A nightmare rips the Tibetan National Football Association (TNFA). They are short of players in their first international match. Tibetans in Switzerland send few players to fill the vacuum created by the Identity Certificate hurdle.
The substitute goalkeeper and a few others miss the trip because their travel documents are not out. His determination and will to play for his country forces his eyes to shed tears of despair. And he sits outside the field for the rest of the training session watching others whose travel documents give them no trouble. The film has an emotional oscillation, from joy to desolation, from happiness to frustration, thus creating a pendulum of emotions.
The day everyone has been waiting for finally arrives after some diplomatic tussle between organisers, FIFA and the Chinese Embassy. FIFA says it is not an official match and cannot be played in a stadium registered under it. Chinese Embassy says it is not football, but politics and threatens that China will stop its shrimp import from Greenland. Organisers say it does not matter, official or unofficial, it is an international. The coach of Greenland tells a Danish television, “we asked for a football match, not politics”.
Michael Nybrant, the man who initiated this game, is summoned to the Chinese Embassy who tells him that 180 countries approve Chinese claim over Tibet. But no one can stop a football match which ran into controversy even before sale of tickets.

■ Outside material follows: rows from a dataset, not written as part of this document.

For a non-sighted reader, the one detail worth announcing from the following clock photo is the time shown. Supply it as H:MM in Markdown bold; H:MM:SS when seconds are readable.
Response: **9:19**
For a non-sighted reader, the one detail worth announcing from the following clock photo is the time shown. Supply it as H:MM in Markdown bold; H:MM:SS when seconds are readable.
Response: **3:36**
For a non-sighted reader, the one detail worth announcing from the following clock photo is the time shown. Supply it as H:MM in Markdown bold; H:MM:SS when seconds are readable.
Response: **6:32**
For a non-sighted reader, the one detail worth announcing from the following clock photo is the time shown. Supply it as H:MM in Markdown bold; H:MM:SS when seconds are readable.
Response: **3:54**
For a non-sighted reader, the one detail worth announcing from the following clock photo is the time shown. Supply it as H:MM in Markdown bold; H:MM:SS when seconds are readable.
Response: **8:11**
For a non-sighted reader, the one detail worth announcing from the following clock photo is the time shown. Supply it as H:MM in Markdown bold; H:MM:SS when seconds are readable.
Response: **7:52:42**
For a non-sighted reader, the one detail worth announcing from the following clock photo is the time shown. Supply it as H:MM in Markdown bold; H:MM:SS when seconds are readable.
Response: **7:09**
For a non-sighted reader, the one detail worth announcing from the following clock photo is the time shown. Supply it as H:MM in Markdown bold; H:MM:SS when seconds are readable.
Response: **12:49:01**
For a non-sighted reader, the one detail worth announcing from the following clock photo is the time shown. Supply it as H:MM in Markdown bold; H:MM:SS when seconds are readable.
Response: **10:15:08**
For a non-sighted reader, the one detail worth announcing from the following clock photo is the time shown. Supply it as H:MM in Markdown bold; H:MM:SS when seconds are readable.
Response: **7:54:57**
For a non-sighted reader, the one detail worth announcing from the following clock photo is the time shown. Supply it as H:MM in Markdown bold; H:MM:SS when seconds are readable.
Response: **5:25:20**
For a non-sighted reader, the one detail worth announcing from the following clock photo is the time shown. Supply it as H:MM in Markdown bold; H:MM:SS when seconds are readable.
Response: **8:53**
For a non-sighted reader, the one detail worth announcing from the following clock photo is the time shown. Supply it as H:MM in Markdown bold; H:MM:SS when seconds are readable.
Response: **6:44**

So the landmark game between Greenland and Tibet takes place at a stadium over which FIFA has no authority.
Nominated for Nordic Competition Programme of the Nordisk Panorama film festival, Malmö, and the winner of the audience award “Alleanza Assicurazioni” at the “Sport movies & TV festival” held in Milano, Italy, Forbidden Team unveils the political taboo in sports, and breaks the stereotypical notion about the Tibetans being staunch Buddhists who lack fighting spirit and the instinct of competition. Danish Magazine Jyllands Posten calls it a thrilling little flash of sunlight in an otherwise dark and tragic conflict.
Supporters cheer in thousands amid a sea of Tibetan national flag and Greenland’s national flag. But they have not bought the ticket to the match to support one team but the event itself. In the dressing room, something that is usually unexpected of any international match is seen as the Tibetan squad recites Buddhists prayers for success. They don’t want to win by defeating others as it is against the Buddhist philosophy. If there is a way to win without defeating others, Tibet will go for it.
How good a football team the Arctic Greenland is still a mystery for the Himalayan Tibetans. The stadium fills with a roar of applause as Lobsang Norbu of Tibet just creates a history by breaking the deadlock between the two teams but it was short-lived. At halftime the score is leveled. And equally short-lived is the mystery as Greenland takes the game away from the Tibetan side by three goals. The match ends 4-1 to Greenland’s favour but the Tibetans emerge victorious in every sense of the word. Their defeat in their first international match was accepted with dignity and in true spirit of sportsmanship.
The film depicts one of those rare moments in history of international sports where every competitor leaves the field with a deep sense of pride and joy.